Although the Traveling Salesman Problem with Profits (TSP with profits) has been explored quite broadly as a field of study and practice, only very attention has been paid to multi-attribute TSP with profits, despite its large applicability. In this paper, we introduce a rich variant [1] of the TSP with profits dealing with a large class of temporal and physical incompatibility characteristics. This problem is too hard to be solved by exact methods. We therefore introduce a general multi-purpose hybrid math-heuristic based on routing heuristics and exact loading neighborhoods. To build and improve the customers' sequences, we propose a multi start-construction heuristic, a portfolio of removal and insertion heuristics and a broad range of local search procedures. A special attention has been paid to the loading aspect of the problem which was barely considered in previous works by solving the resulting loading problem exactly. Several data sets with instances of up to 288 customers were used to evaluate the unified math-heuristic from the Orienteering Problem [2,3] and the Orienteering Problem with Time Window literature [4,5]. Experimental results demonstrate that the proposed math-heuristic may compete with the best known state-of-the-art methods proposed for these problems. Expanded computational experiments on more complex generated instances substantiate the effectiveness of the proposed approach. Sensitivity analysis follows and reveals the importance of some algorithmic setups and loading neighborhoods components for reaching high quality solutions.
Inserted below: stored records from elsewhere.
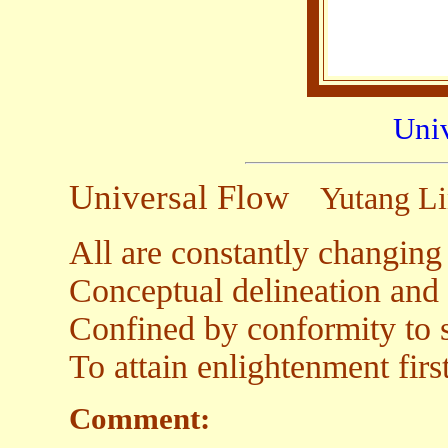
Uni
Universal Flow
Yutang L
All are constantly changing 
Conceptual delineation and 
Confined by conformity to st
To attain enlightenment firs
Comment: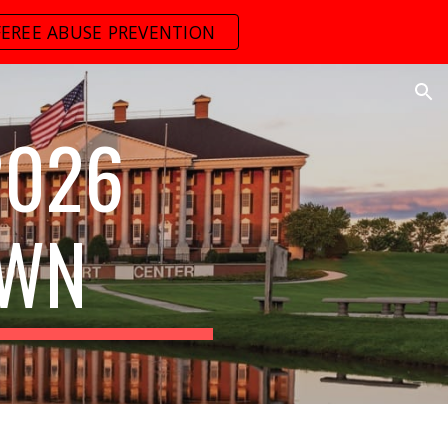
FEREE ABUSE PREVENTION
ion
2026
OWN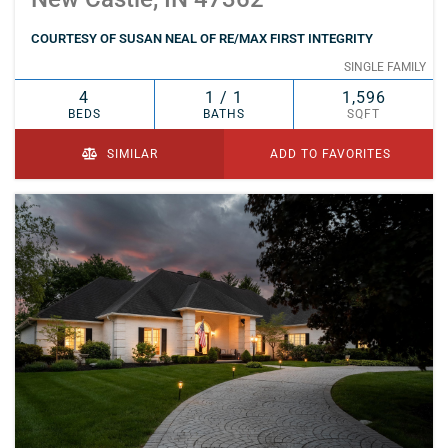
COURTESY OF SUSAN NEAL OF RE/MAX FIRST INTEGRITY
SINGLE FAMILY
4
1 / 1
1,596
BEDS
BATHS
SQFT
SIMILAR
ADD TO FAVORITES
[1] Lahyani R, Khemakehm M, Semet F, (2013) Rich vehicle routing problems: From a taxonomy to a definition. submitted for publication.
[2] Campos V, Marti R, Sanchez O, Duarte A (2012) Grasp with path relinking for the orienteering problem. Submitted to Journal of Operational Research Society.
[3] Chao I, Golden B, Wasil E (1996) A fast and effective heuristic for the orienteering problem. European Journal of Operational Research 88:475-489.
[4] Labadie N, Mansini R, Melechovsk J, Calvo R (2012) The team orienteering problem with time windows: An lp-based granular variable neighborhood search. European Journal of Operational Research 220:15-27.
[5] Righini G, Salani M (2009) Decremental state space relaxation strategies and initialization heuristics for solving the orienteering problem with time windows with dynamic programming. Computers & Operations Research 36:1191-1203.